Un coup de foudre avec Saturne
Désacraliser le sujet des règles douloureuses, offrir plus de confort aux femmes, participer à développer cette image de femme émancipée, c’est un peu aussi ce que suggère le logo des Culottées de Saturne. Des femmes libres, portant juste une culotte, sur les anneaux de la célèbre planète, image qu’Inès Oudumaya voudrait voir décliner à l’avenir sur ses produits.
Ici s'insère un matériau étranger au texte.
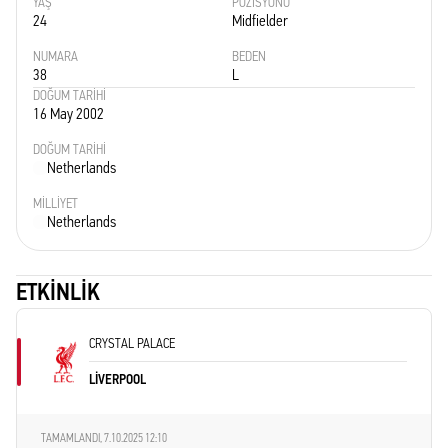
YAŞ
POZISYONU
24
Midfielder
NUMARA
BEDEN
38
L
DOĞUM TARIHI
16 May 2002
DOĞUM TARIHI
Netherlands
MILLIYET
Netherlands
ETKINLIK
CRYSTAL PALACE
LIVERPOOL
TAMAMLANDI,
7.10.2025 12:10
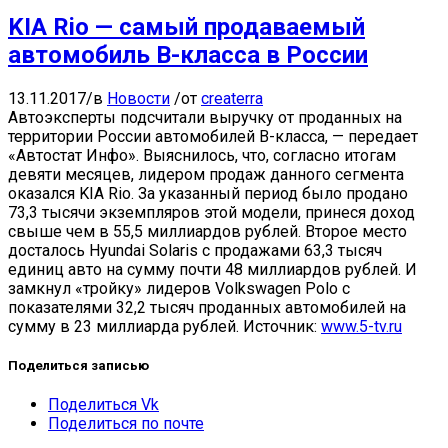
KIA Rio — самый продаваемый
автомобиль В-класса в России
13.11.2017
/
в
Новости
/
от
createrra
Автоэксперты подсчитали выручку от проданных на
территории России автомобилей В-класса, — передает
«Автостат Инфо». Выяснилось, что, согласно итогам
девяти месяцев, лидером продаж данного сегмента
оказался KIA Rio. За указанный период было продано
73,3 тысячи экземпляров этой модели, принеся доход
свыше чем в 55,5 миллиардов рублей. Второе место
досталось Hyundai Solaris с продажами 63,3 тысяч
единиц авто на сумму почти 48 миллиардов рублей. И
замкнул «тройку» лидеров Volkswagen Polo с
показателями 32,2 тысяч проданных автомобилей на
сумму в 23 миллиарда рублей. Источник:
www.5-tv.ru
Поделиться записью
Поделиться Vk
Поделиться по почте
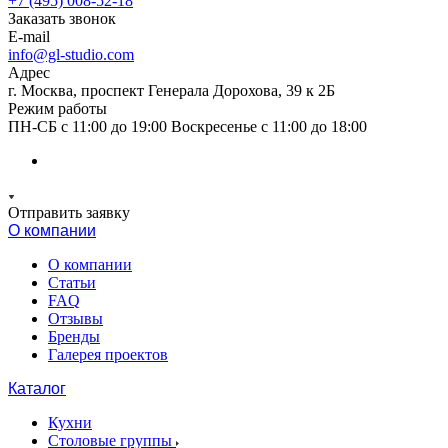
+7 (495) 008-52-18
Заказать звонок
E-mail
info@gl-studio.com
Адрес
г. Москва, проспект Генерала Дорохова, 39 к 2Б
Режим работы
ПН-СБ с 11:00 до 19:00 Воскресенье с 11:00 до 18:00
Отправить заявку
О компании
О компании
Статьи
FAQ
Отзывы
Бренды
Галерея проектов
Каталог
Кухни
Столовые группы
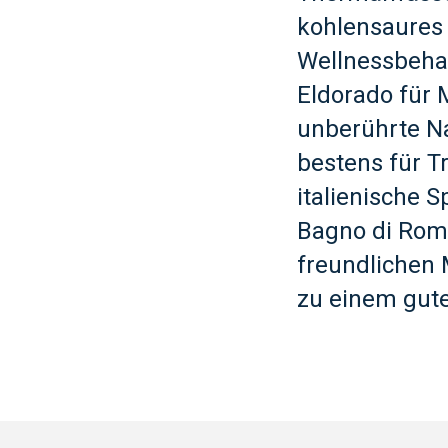
kohlensaures
Wellnessbehan
Eldorado für 
unberührte Na
bestens für T
italienische S
Bagno di Roma
freundlichen
zu einem gute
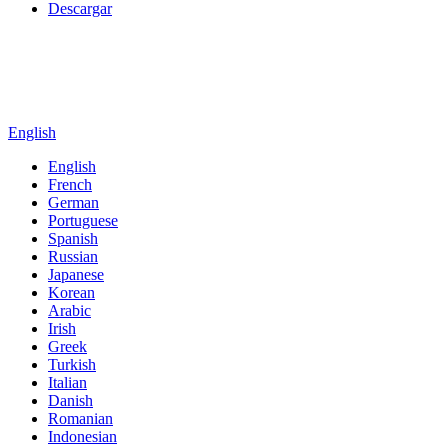
Descargar
English
English
French
German
Portuguese
Spanish
Russian
Japanese
Korean
Arabic
Irish
Greek
Turkish
Italian
Danish
Romanian
Indonesian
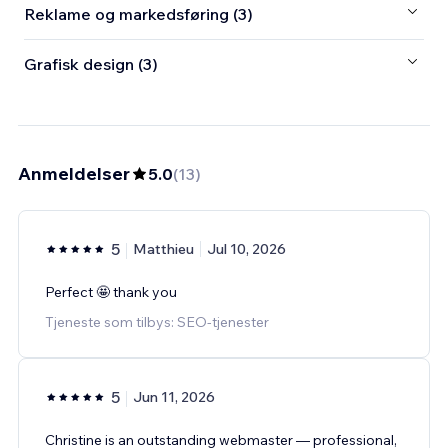
Reklame og markedsføring (3)
Grafisk design (3)
Anmeldelser
5.0
(
13
)
5
Matthieu
Jul 10, 2026
Perfect 🤩 thank you
Tjeneste som tilbys: SEO-tjenester
5
Jun 11, 2026
Christine is an outstanding webmaster — professional,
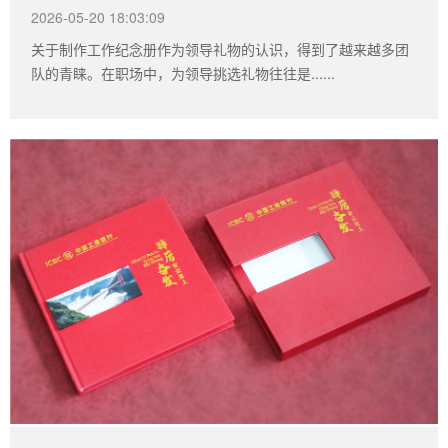
2026-05-20 18:03:09
关于制作工作纪念册作为领导礼物的认识，得到了越来越多团
队的青睐。在职场中，为领导挑选礼物往往是......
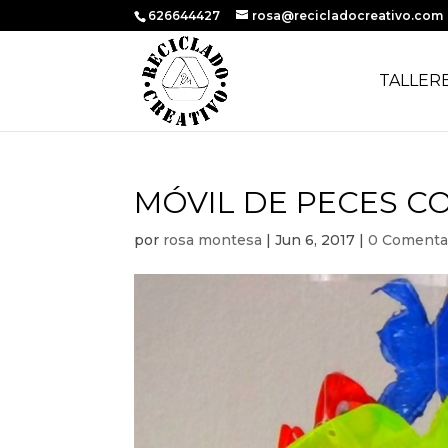
626644427
rosa@recicladocreativo.com
TALLER
MÓVIL DE PECES C
por
rosa montesa
|
Jun 6, 2017
|
0 Comenta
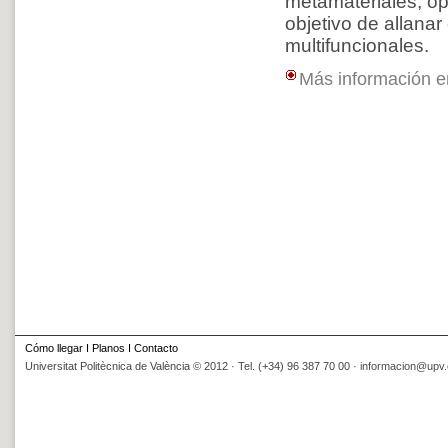
metamateriales
,
op
objetivo
de allanar
multifuncionales.
Más información 
Cómo llegar
I
Planos
I
Contacto
Universitat Politècnica de València © 2012 · Tel. (+34) 96 387 70 00 ·
informacion@upv.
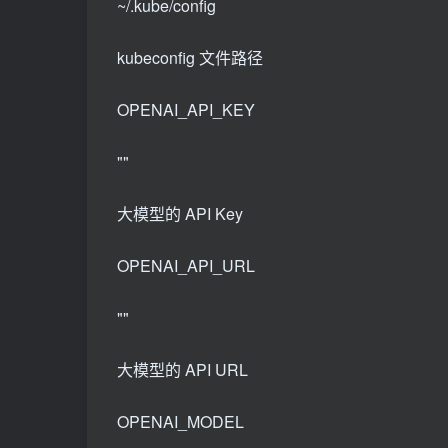
~/.kube/config
kubeconfig 文件路径
OPENAI_API_KEY
""
大模型的 API Key
OPENAI_API_URL
""
大模型的 API URL
OPENAI_MODEL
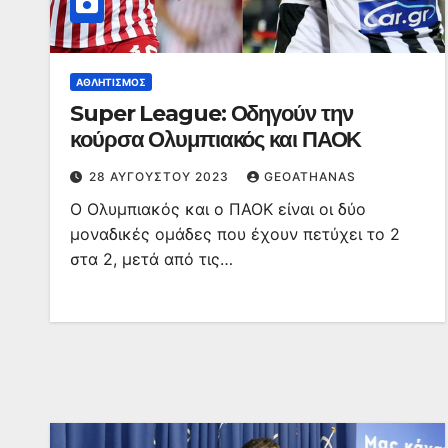
ΑΘΛΗΤΙΣΜΌΣ
Super League: Οδηγούν την
κούρσα Ολυμπιακός και ΠΑΟΚ
28 ΑΥΓΟΎΣΤΟΥ 2023
GEOATHANAS
Ο Ολυμπιακός και ο ΠΑΟΚ είναι οι δύο
μοναδικές ομάδες που έχουν πετύχει το 2
στα 2, μετά από τις…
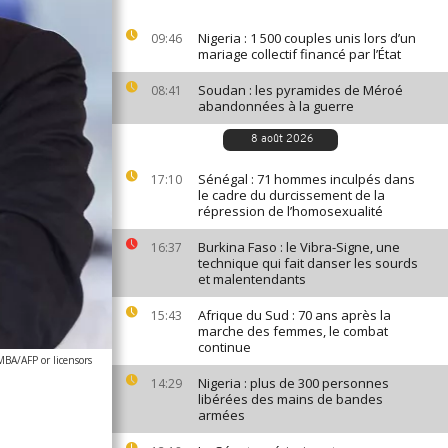
Nigeria : 1 500 couples unis lors d’un
09:46
mariage collectif financé par l’État
Soudan : les pyramides de Méroé
08:41
abandonnées à la guerre
8 août 2026
Sénégal : 71 hommes inculpés dans
17:10
le cadre du durcissement de la
répression de l’homosexualité
Burkina Faso : le Vibra-Signe, une
16:37
technique qui fait danser les sourds
et malentendants
Afrique du Sud : 70 ans après la
15:43
marche des femmes, le combat
continue
A/AFP or licensors
Nigeria : plus de 300 personnes
14:29
libérées des mains de bandes
armées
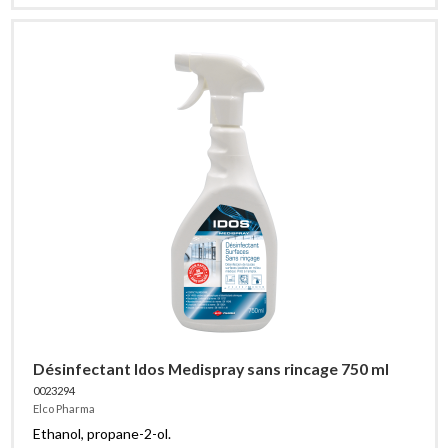
Désinfectant Idos Medispray sans rincage 750 ml
0023294
Elco Pharma
Ethanol, propane-2-ol.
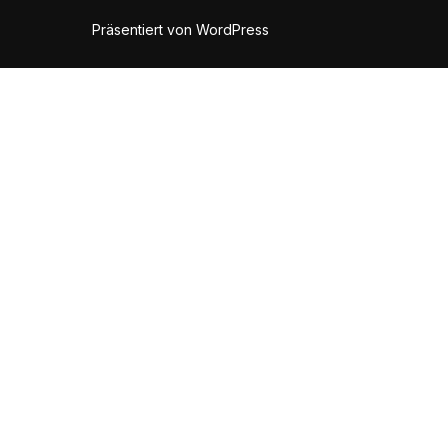
Präsentiert von WordPress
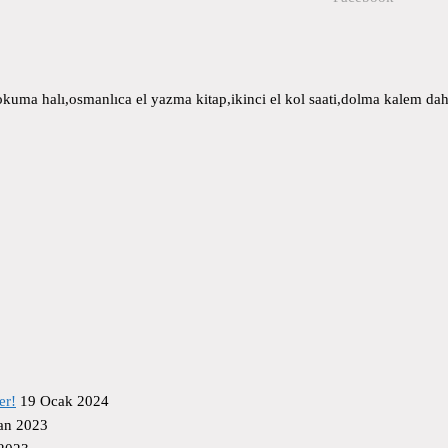
uma halı,osmanlıca el yazma kitap,ikinci el kol saati,dolma kalem daha
er!
19 Ocak 2024
an 2023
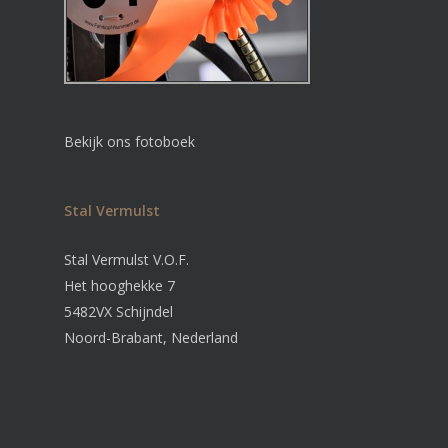
Bekijk ons fotoboek
Stal Vermulst
Stal Vermulst V.O.F.
Het hooghekke 7
5482VX Schijndel
Noord-Brabant, Nederland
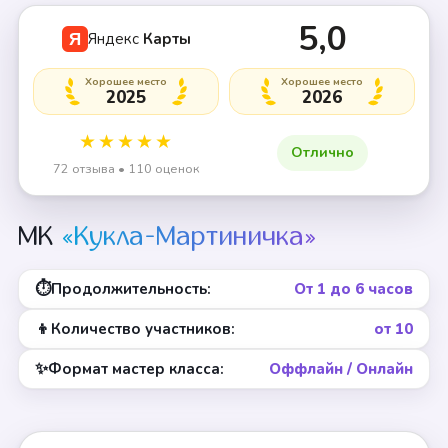
+1 смотреть
5,0
Яндекс
Карты
Я
Хорошее место
Хорошее место
2025
2026
★★★★★
Отлично
72 отзыва • 110 оценок
МК
«Кукла-Мартиничка»
⏱
Продолжительность:
От 1 до 6 часов
👦
Количество участников:
от 10
✨
Формат мастер класса:
Оффлайн / Онлайн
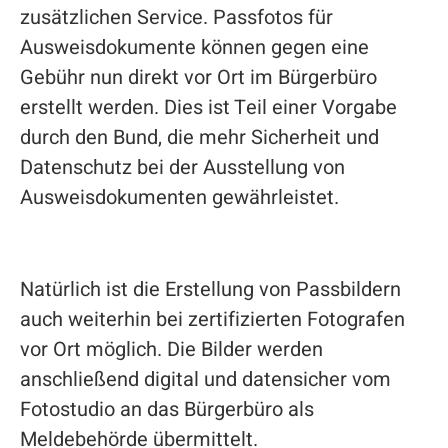
zusätzlichen Service. Passfotos für
Ausweisdokumente können gegen eine
Gebühr nun direkt vor Ort im Bürgerbüro
erstellt werden. Dies ist Teil einer Vorgabe
durch den Bund, die mehr Sicherheit und
Datenschutz bei der Ausstellung von
Ausweisdokumenten gewährleistet.
Natürlich ist die Erstellung von Passbildern
auch weiterhin bei zertifizierten Fotografen
vor Ort möglich. Die Bilder werden
anschließend digital und datensicher vom
Fotostudio an das Bürgerbüro als
Meldebehörde übermittelt.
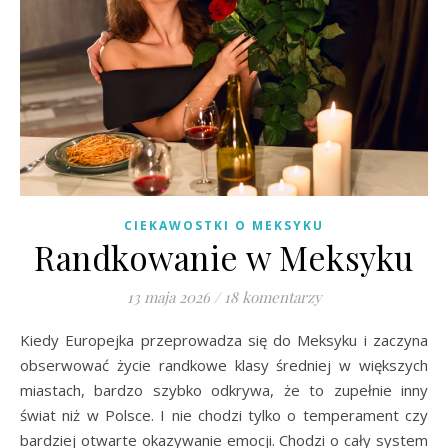
CIEKAWOSTKI O MEKSYKU
Randkowanie w Meksyku
13 maja 2026
/
18 komentarzy
Kiedy Europejka przeprowadza się do Meksyku i zaczyna
obserwować życie randkowe klasy średniej w większych
miastach, bardzo szybko odkrywa, że to zupełnie inny
świat niż w Polsce. I nie chodzi tylko o temperament czy
bardziej otwarte okazywanie emocji. Chodzi o cały system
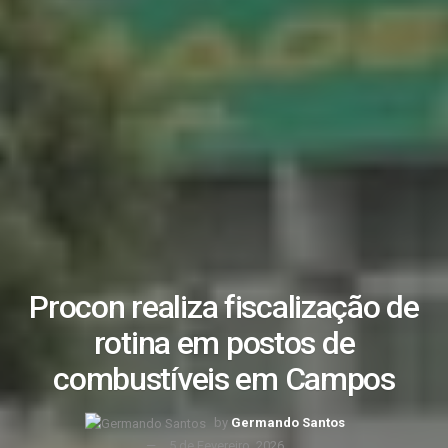
Procon realiza fiscalização de
rotina em postos de
combustíveis em Campos
by
Germando Santos
5 de Fevereiro, 2026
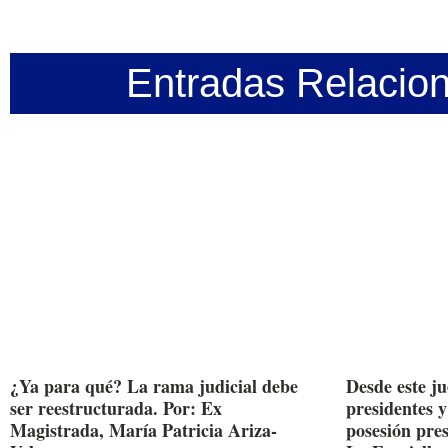
Entradas Relacio
¿Ya para qué? La rama judicial debe
Desde este j
ser reestructurada. Por: Ex
presidentes y
Magistrada, María Patricia Ariza-
posesión pre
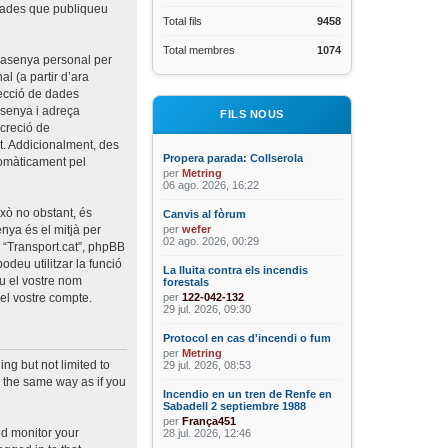
ntrades que publiqueu
Total fils
9458
Total membres
1074
trasenya personal per
al (a partir d’ara
tecció de dades
rasenya i adreça
FILS NOUS
screció de
t. Addicionalment, des
Propera parada: Collserola
utomàticament pel
per
Metring
06 ago. 2026, 16:22
xò no obstant, és
Canvis al fòrum
nya és el mitjà per
per
wefer
02 ago. 2026, 00:29
b “Transport.cat”, phpBB
deu utilitzar la funció
La lluita contra els incendis
u el vostre nom
forestals
el vostre compte.
per
122-042-132
29 jul. 2026, 09:30
Protocol en cas d'incendi o fum
per
Metring
ng but not limited to
29 jul. 2026, 08:53
 the same way as if you
Incendio en un tren de Renfe en
Sabadell 2 septiembre 1988
per
França451
nd monitor your
28 jul. 2026, 12:46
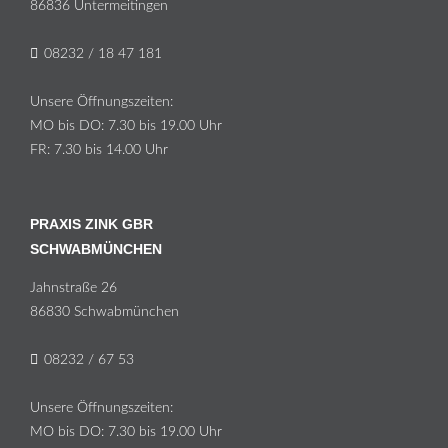
86836 Un­ter­meit­in­gen
08232 / 18 47 181
Un­se­re Öff­nungs­zei­ten:
MO bis DO: 7.30 bis 19.00 Uhr
FR: 7.30 bis 14.00 Uhr
PRAXIS ZINK GBR
SCHWABMÜNCHEN
Jahn­stra­ße 26
86830 Schwabmünchen
08232 / 67 53
Un­se­re Öff­nungs­zei­ten:
MO bis DO: 7.30 bis 19.00 Uhr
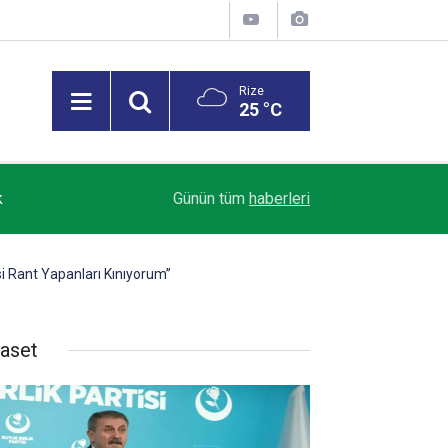
Rize
25 °C
Karadeniz'de dron saldırısına uğrayan "NADEZH
k
10:27
Günün tüm
haberleri
getirildi
 Rant Yapanları Kınıyorum”
yaset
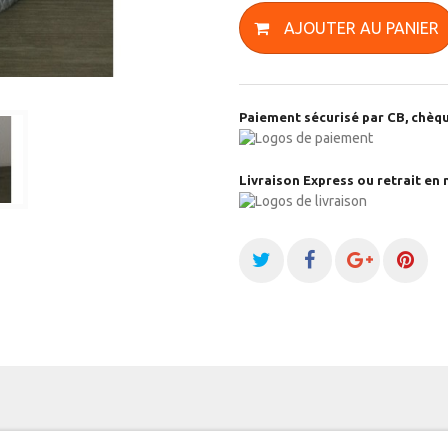
AJOUTER AU PANIER
Paiement sécurisé par CB, chèqu
Livraison Express ou retrait en 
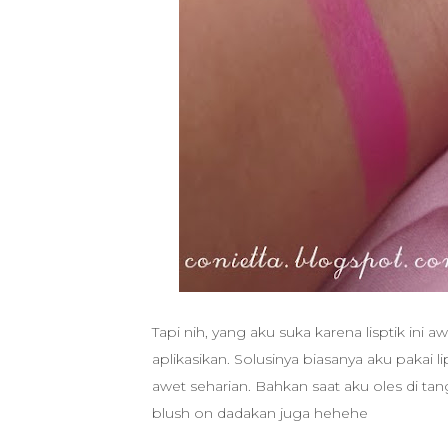
Tapi nih, yang aku suka karena lisptik ini a
aplikasikan. Solusinya biasanya aku pakai l
awet seharian. Bahkan saat aku oles di ta
blush on dadakan juga hehehe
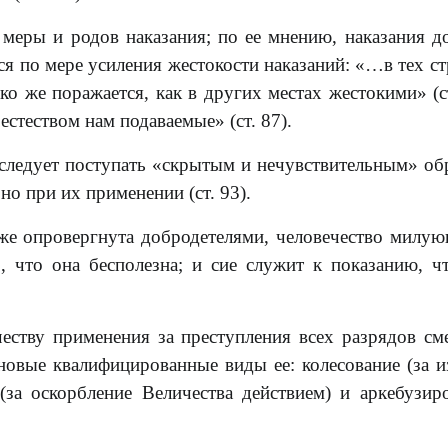
 меры и родов наказания; по ее мнению, наказания 
ся по мере усиления жестокости наказаний: «…в тех ст
ко же поражается, как в других местах жестокими» (ст
стеством нам подаваемые» (ст. 87).
 следует поступать «скрытым и нечувствительным» об
 но при их применении (ст. 93).
же опровергнута добродетелями, человечество милу
 что она бесполезна; и сие служит к показанию, ч
честву применения за преступления всех разрядов см
 новые квалифицированные виды ее: колесование (за и
 (за оскорбление Величества действием) и аркебузир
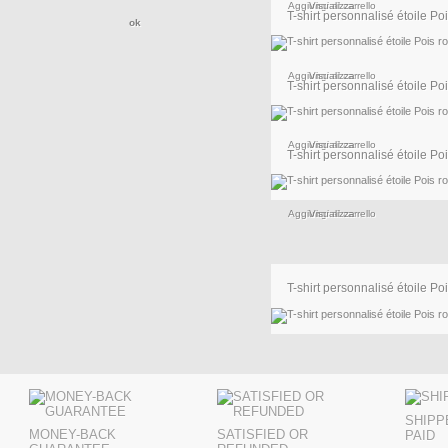
Aggiungi al carrello
Visualizza
T-shirt personnalisé étoile Pois
Aggiungi al carrello
Visualizza
T-shirt personnalisé étoile Pois
Aggiungi al carrello
Visualizza
T-shirt personnalisé étoile Pois
Aggiungi al carrello
Visualizza
T-shirt personnalisé étoile Pois
Aggiungi al carrello
Visualizza
SHIPP
MONEY-BACK
SATISFIED OR
PAID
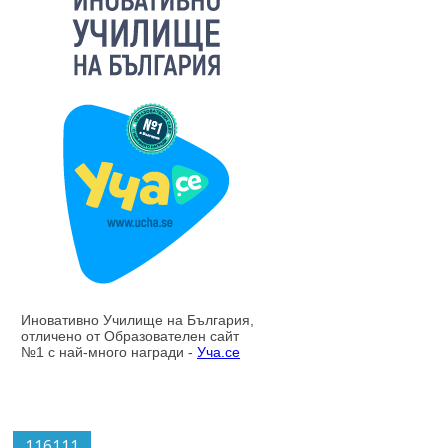
116111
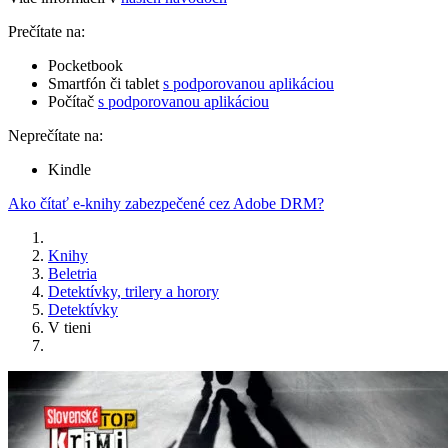
Prečítate na:
Pocketbook
Smartfón či tablet
s podporovanou aplikáciou
Počítač
s podporovanou aplikáciou
Neprečítate na:
Kindle
Ako čítať e-knihy zabezpečené cez Adobe DRM?
Knihy
Beletria
Detektívky, trilery a horory
Detektívky
V tieni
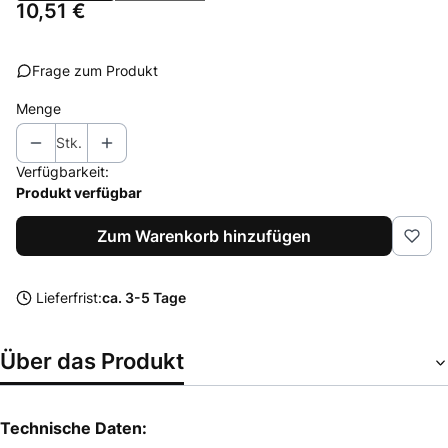
Preis
10,51 €
Frage zum Produkt
Menge
Stk.
Verfügbarkeit:
Produkt verfügbar
Zum Warenkorb hinzufügen
Lieferfrist:
ca. 3-5 Tage
Über das Produkt
Technische Daten:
“La première fois que j’ai observé le ciel, c’était pendant la Nuit des étoiles, cet événement lors duquel des amateurs prêtent leur télescope. Ce soir-là, j’ai observé pour la première fois Saturne. J’ai eu un coup de foudre. Un mois plus tard, je me la suis fait tatouer sur le bras.” Un coup de cœur qui a été à l’origine du nom de la marque. “Et puis je travaille dans le spatial, c’est mon métier, ce que j’aime”.
Les projets sont nombreux pour Inès : aller plus loin, avec des produits pourvus de chaufferettes dans le dos, pour soulager les douleurs de règles au niveau des lombaires. Et pourquoi pas aussi des boxers ? Les Culottées de Saturne commencent juste à se mettre en orbite.